DeepDream is an experiment that visualizes the patterns learned by a neural network. Similar to when a child watches clouds and tries to interpret random shapes, DeepDream over-interprets and enhances the patterns it sees in an image. It does so by forwarding an image through the network, then calculating the gradient of the image with respect to the activations of a particular layer. The image is then modified to increase these activations, enhancing the patterns seen by the network, and resulting in a dream-like image.

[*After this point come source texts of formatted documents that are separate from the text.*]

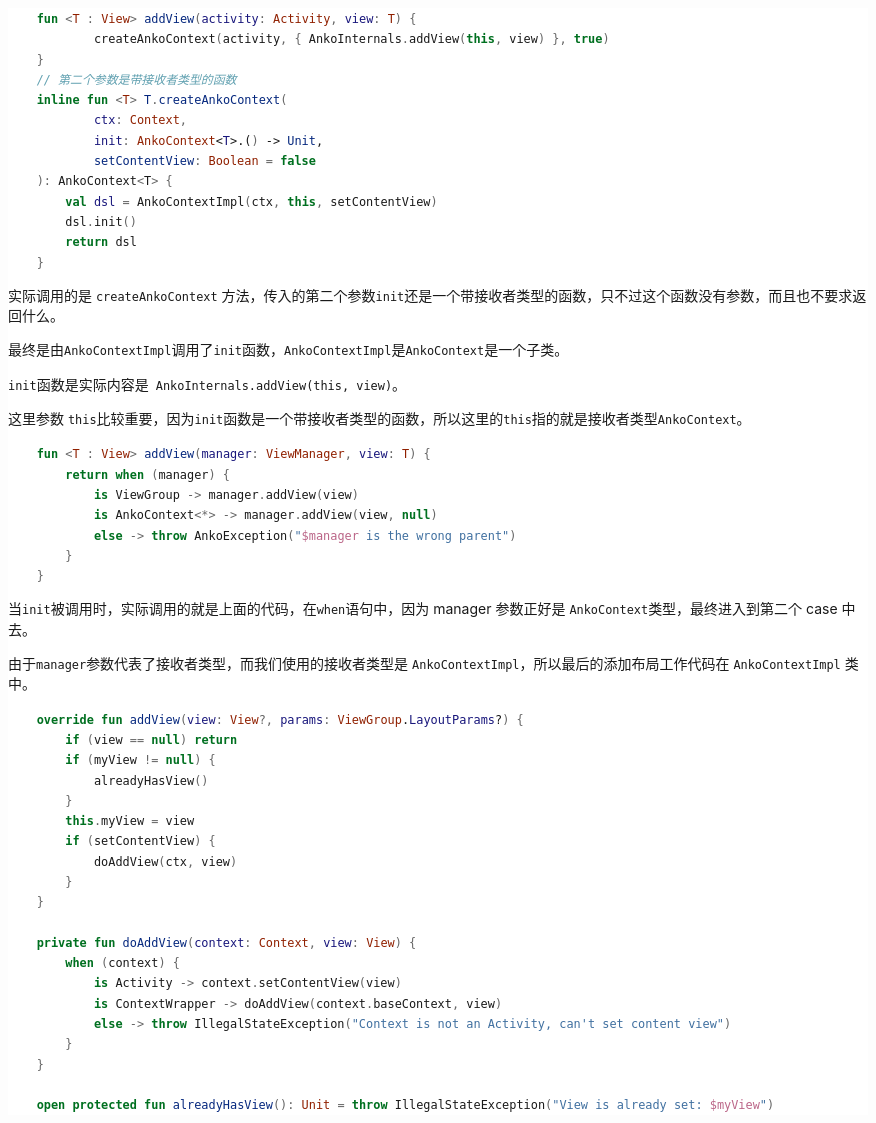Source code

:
``` kotlin
	fun <T : View> addView(activity: Activity, view: T) {
	        createAnkoContext(activity, { AnkoInternals.addView(this, view) }, true)
	}
	// 第二个参数是带接收者类型的函数
    inline fun <T> T.createAnkoContext(
            ctx: Context,
            init: AnkoContext<T>.() -> Unit,
            setContentView: Boolean = false
    ): AnkoContext<T> {
        val dsl = AnkoContextImpl(ctx, this, setContentView)
        dsl.init()
        return dsl
    }

```

实际调用的是 `createAnkoContext` 方法，传入的第二个参数`init`还是一个带接收者类型的函数，只不过这个函数没有参数，而且也不要求返回什么。

最终是由`AnkoContextImpl`调用了`init`函数，`AnkoContextImpl`是`AnkoContext`是一个子类。

`init`函数是实际内容是` AnkoInternals.addView(this, view)`。

这里参数 `this`比较重要，因为`init`函数是一个带接收者类型的函数，所以这里的`this`指的就是接收者类型`AnkoContext`。

``` kotlin 
    fun <T : View> addView(manager: ViewManager, view: T) {
        return when (manager) {
            is ViewGroup -> manager.addView(view)
            is AnkoContext<*> -> manager.addView(view, null)
            else -> throw AnkoException("$manager is the wrong parent")
        }
    }
```

当`init`被调用时，实际调用的就是上面的代码，在`when`语句中，因为 manager 参数正好是 `AnkoContext`类型，最终进入到第二个 case 中去。

由于`manager`参数代表了接收者类型，而我们使用的接收者类型是 `AnkoContextImpl`，所以最后的添加布局工作代码在 `AnkoContextImpl` 类中。
 
``` kotlin
    override fun addView(view: View?, params: ViewGroup.LayoutParams?) {
        if (view == null) return
        if (myView != null) {
            alreadyHasView()
        }
        this.myView = view
        if (setContentView) {
            doAddView(ctx, view)
        }
    }
    
    private fun doAddView(context: Context, view: View) {
        when (context) {
            is Activity -> context.setContentView(view)
            is ContextWrapper -> doAddView(context.baseContext, view)
            else -> throw IllegalStateException("Context is not an Activity, can't set content view")
        }
    }
    
    open protected fun alreadyHasView(): Unit = throw IllegalStateException("View is already set: $myView")
```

It is almost only used in generative art but i do think that it can be used to interpret a network: To fully understand a network prediction, we have to understand why it gives the output but also what the network sees from inside (patterns learned). The second part is what deep dream does in an somewhat abastract and over exaggerated way. It combines the input image with the activations of a particular layer producing a dream like image. This dream like image has a lot of usefull information. It is not in a direct and very perceptible way, but we can see the patterns learned by the network for each class through these images.

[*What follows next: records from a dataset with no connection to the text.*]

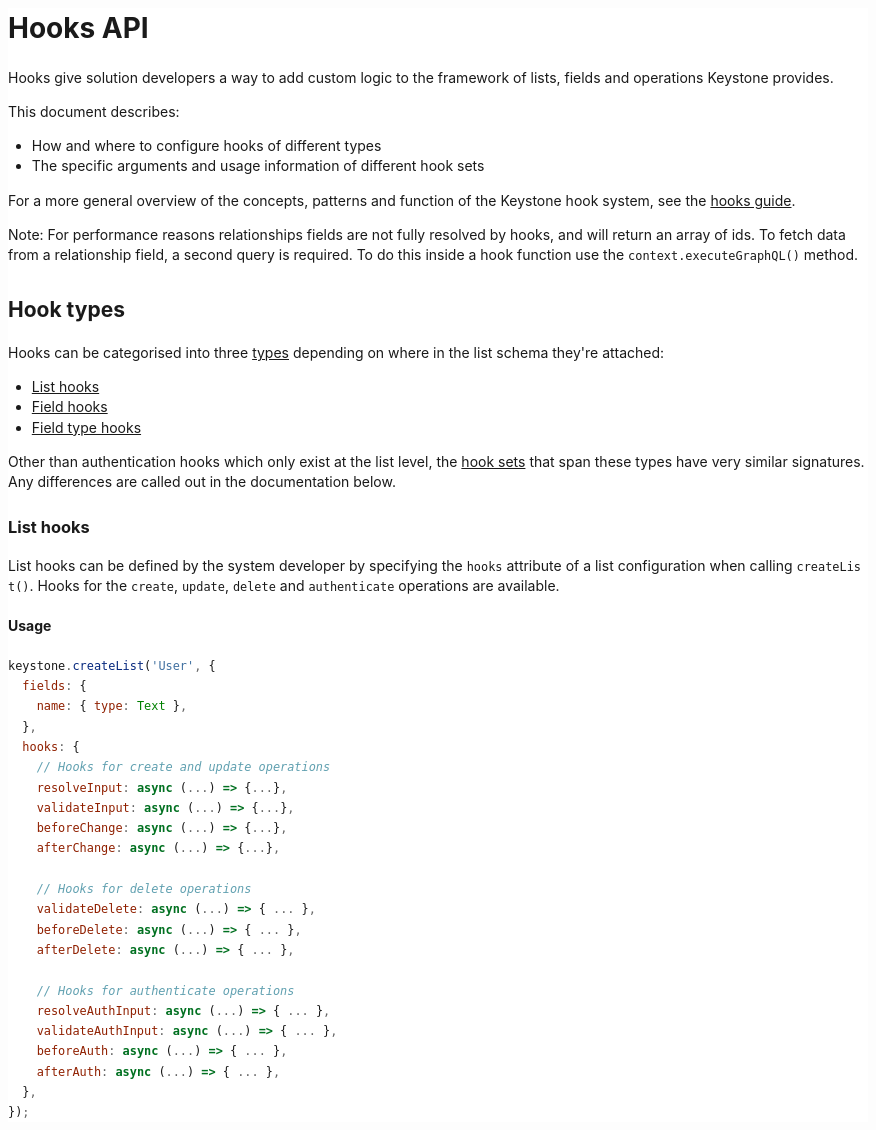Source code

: 

# Hooks API

Hooks give solution developers a way to add custom logic to the framework of lists, fields and operations Keystone provides.

This document describes:

- How and where to configure hooks of different types
- The specific arguments and usage information of different hook sets

For a more general overview of the concepts, patterns and function of the Keystone hook system, see the
[hooks guide](/docs/guides/hooks.md).

Note: For performance reasons relationships fields are not fully resolved by hooks, and will return an array of ids. To fetch data from a relationship field, a second query is required. To do this inside a hook function use the `context.executeGraphQL()` method.

## Hook types

Hooks can be categorised into three [types](/docs/guides/hooks.md#hook-type)
depending on where in the list schema they're attached:

- [List hooks](#list-hooks)
- [Field hooks](#field-hooks)
- [Field type hooks](#field-type-hooks)

Other than authentication hooks which only exist at the list level,
the [hook sets](/docs/guides/hooks.md#hook-set) that span these types have very similar signatures.
Any differences are called out in the documentation below.

### List hooks

List hooks can be defined by the system developer by specifying the `hooks` attribute of a list configuration when calling `createList()`.
Hooks for the `create`, `update`, `delete` and `authenticate` operations are available.

#### Usage

```js
keystone.createList('User', {
  fields: {
    name: { type: Text },
  },
  hooks: {
    // Hooks for create and update operations
    resolveInput: async (...) => {...},
    validateInput: async (...) => {...},
    beforeChange: async (...) => {...},
    afterChange: async (...) => {...},

    // Hooks for delete operations
    validateDelete: async (...) => { ... },
    beforeDelete: async (...) => { ... },
    afterDelete: async (...) => { ... },

    // Hooks for authenticate operations
    resolveAuthInput: async (...) => { ... },
    validateAuthInput: async (...) => { ... },
    beforeAuth: async (...) => { ... },
    afterAuth: async (...) => { ... },
  },
});
```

There is a demonstration in real time of what deep dream is: https://www.youtube.com/watch?v=DgPaCWJL7XI

We can see very dog faces and eyes. That is because the original Deep Dream network was trained on ImageNet dataset that as a lot of dogs in it. The network is just reproducing the patterns that it has learned. If we use our network instead of that trained on imagenet, we can see the patterns learned by the network. Although it is very popular in generative and artificial art i could not found any other use for this concept.

Gradient Ascent

While training neural networks, we aim to decrease loss and use gradient descent for this purpose. To maximize an activation, we use gradient ascent.

Implementation

See the full implementation at GitHub or at Kaggle.

DeepDream result

All the different implementations are present on the GitHub repository: https://github.com/franciscomesquitaAI/CNN-Interpretation

Conclusion

This work is an in-depth study of interpretability algorithms for CNNs. A total of 9 different algorithms were tested. Despite Deep Dream not being traditionally categorized as an interpretability algorithm, its intriguing potential was the reason to include it in the study. Moving forward, additional experiments are planned to further elucidate remaining ambiguities and delve into unexplored facets of all these methods capabilities.

Strengths

Overall, i have looked into and put into practice 9 different interpretability techniques for convolutional neural networks that have been popular in recent times.
This work serves as a basis for further research in the area of explainable artificial intelligence, more closely linked to computer vision and CNNs.
Various interpretability techniques are introduced here, each with its own origins. Some aim to reveal the reasoning behind the model’s output, while others focus on interpreting the internal representations of the network and how it perceives specific objects or classes. This distinction is both intriguing and significant.
Limitations
The neural network used was trained on unbalanced data and this can cause some problems. However, this was done on purpose to see if any of the methods would indicate such an issue.
I would have liked to implement the Deep SHAP method [35], which is the SHAP method (SHapley Additive exPlanations) but geared towards deep learning. This was not possible due to some technical difficulties and incompatibilities.
Future work
Implementation of different interpretability methods and their variations.
Comparison of methods, grouping methods by their operating logic, and even a comparison within those that propose to do something similar.
The ideal way to conclude and build on this work would be to carry out a full analysis of the existing literature on the interpretability of CNNs and write a comparative analysis.